The entrance of the second messenger in the story signals its turning point. This messenger from the Lord (the ancestral God of Israel) rouses the sleeping Elijah and deliver’s God’s directive that the prophet arise and eat. The abruptness of the messenger’s imperatives indicates that in spite of Elijah’s fear and desolation God has plans for the prophet. The messenger’s command to eat the cake and drink the water at his head is a directive to Elijah to find strength in two ways: Physically and spiritually. Elijah eats and drinks, but lies down again. A second time the messenger urges him to eat and drink, and this time provides a motive for his directives: So he may have strength for the journey. There is no dialog between the messenger and Elijah about the destination of the journey or its purpose. God does not haggle with humans over such questions; God simply directs what God wants done. Elijah is going on this journey, so he is to eat to gain physical strength to make the trek. Strengthened by his second repast of bread and water, Elijah travels on foot 40 days and 40 nights to God’s mountain, Horeb, the Northern Kingdom’s name for Mt. Sinai. Elijah’s 40-day-and-night journey recalls the 40 days and nights Moses spent on the mountain recording the laws in Exodus 34:12-26. The author there tells us that Moses worked during this time period taking neither bread nor water (34:28). In contrast, Elijah needed the bread and water to get him to the place where Moses had been. Elijah’s journey to the mountain where the covenant law was given represents a new beginning for Elijah in his prophetic ministry. Elijah takes food for physical sustenance, and that meal enables him to make the journey to the mountain where the Sinai Covenant was ratified. Journeying to this sacred and foundational place for Israelite faith, Elijah is spiritually strengthened. He gets back in touch with the ultimate purpose of his prophetic mission: To stabilize the people in their covenant relationship with God or call them back to it.

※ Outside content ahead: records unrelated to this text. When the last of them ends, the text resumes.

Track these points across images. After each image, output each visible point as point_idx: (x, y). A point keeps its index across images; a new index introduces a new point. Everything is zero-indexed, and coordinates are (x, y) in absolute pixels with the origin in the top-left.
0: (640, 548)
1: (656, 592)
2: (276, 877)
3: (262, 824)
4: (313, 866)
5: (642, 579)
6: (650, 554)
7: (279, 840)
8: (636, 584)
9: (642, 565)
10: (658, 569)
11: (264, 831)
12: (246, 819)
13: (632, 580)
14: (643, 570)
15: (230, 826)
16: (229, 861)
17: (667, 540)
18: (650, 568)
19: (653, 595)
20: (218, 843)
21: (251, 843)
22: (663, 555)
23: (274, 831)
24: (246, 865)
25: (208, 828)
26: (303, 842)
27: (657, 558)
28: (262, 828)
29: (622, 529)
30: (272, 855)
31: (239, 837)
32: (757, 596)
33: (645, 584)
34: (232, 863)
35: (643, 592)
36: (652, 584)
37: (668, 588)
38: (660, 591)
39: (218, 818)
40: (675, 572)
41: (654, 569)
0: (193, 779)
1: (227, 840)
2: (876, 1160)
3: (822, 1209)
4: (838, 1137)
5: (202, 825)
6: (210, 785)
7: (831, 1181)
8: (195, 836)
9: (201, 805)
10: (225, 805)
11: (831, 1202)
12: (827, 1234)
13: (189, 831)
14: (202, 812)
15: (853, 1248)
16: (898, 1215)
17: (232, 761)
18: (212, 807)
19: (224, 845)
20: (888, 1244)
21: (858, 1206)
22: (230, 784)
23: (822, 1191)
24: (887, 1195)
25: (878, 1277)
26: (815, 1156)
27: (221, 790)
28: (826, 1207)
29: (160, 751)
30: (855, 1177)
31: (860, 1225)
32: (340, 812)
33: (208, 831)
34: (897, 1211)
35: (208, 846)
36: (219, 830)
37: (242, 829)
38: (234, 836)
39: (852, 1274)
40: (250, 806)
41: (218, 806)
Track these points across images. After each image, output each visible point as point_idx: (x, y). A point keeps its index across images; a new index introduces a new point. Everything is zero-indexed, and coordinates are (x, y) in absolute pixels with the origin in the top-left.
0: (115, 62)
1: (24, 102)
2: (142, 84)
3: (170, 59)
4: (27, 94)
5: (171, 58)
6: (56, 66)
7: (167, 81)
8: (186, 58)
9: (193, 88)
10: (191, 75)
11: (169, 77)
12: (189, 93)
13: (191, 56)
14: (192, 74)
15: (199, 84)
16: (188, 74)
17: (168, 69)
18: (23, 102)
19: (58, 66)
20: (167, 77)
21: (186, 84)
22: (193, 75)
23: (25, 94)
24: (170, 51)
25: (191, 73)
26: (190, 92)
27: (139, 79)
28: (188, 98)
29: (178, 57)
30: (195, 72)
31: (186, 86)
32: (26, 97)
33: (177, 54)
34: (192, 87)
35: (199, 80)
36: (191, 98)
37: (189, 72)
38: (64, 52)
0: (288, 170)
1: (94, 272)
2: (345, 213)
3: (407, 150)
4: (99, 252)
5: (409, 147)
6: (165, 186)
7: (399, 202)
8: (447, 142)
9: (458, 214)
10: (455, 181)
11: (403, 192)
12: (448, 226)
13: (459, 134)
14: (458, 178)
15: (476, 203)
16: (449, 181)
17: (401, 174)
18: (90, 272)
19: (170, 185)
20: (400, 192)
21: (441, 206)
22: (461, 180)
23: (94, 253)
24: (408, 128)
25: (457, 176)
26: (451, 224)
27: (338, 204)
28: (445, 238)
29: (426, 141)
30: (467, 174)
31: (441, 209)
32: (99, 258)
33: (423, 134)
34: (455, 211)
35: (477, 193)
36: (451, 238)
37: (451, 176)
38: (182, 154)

Just as the bread and water God provides for Elijah in 1 Kings 19:1-8 is a source of strength for his journey to Mt. Horeb, so is the Eucharist food for the journey of our lives. In the U. S. Bishops’ document The Mystery of the Eucharist in the Life of the Church, nos. 51-55, the bishops remind us that the Eucharist is indeed nourishment for our life’s journey. Our life is a journey in the sense that every decision we make and action we undertake represents a movement in our hearts and spirits either toward or away from God. Regular participation in the Eucharist can facilitate our spiritual movement toward an ultimate union with God. The Eucharist nourishes and strengthens the relationship we already have with God. We know that our physical living will cease if we do not nourish our bodies with food. The same is true of the gift of eternal life which we receive from God through faith in his Son (John 3:36); it must be nourished with spiritual food if it is to endure.
Our life in God is nourished in many ways, for example, through prayer, reflection on Scripture, and in the act of doing charitable works. But the gift of life from God is nourished in a special way by means of the Eucharist. The eucharistic elements we receive are Christ himself. We begin our journey of faith in baptism, and that journey is nourished by repetitive participation in the Eucharist. We are nourished in the sense that the Eucharist, if we receive it sincerely, produces in us a deepening of our intimacy with Christ. Without the Eucharist in our lives our intimacy with God the Father through his Son can wither and die like a branch severed from its nourishment-producing vine (John 15:1-7). And as in the case of Elijah, the Eucharist can be a source of strength for us when we are disheartened.
The eucharistic food prompts us and enables us by divine grace to dedicate our lives to living the way Christ taught us to live. At the end of Mass, the dismissal spoken by the deacon (or priest) is not simply a declaration that Mass is ended and so we are free to leave. We are told to go in order to do something: To glorify the Lord by our lives or to announce the Gospel. We can engage in these activities because at Mass we have received the food that enables us to do so. As food for our spiritual life-journey the Eucharist is indispensable. Reflection Questions ●How do you experience the Eucharist as spiritual nourishment? ● In what way is the Eucharist a source of strength in life’s more difficult times? ● How does participation in the sacrament of the holy Eucharist encourage people to live lives of faith?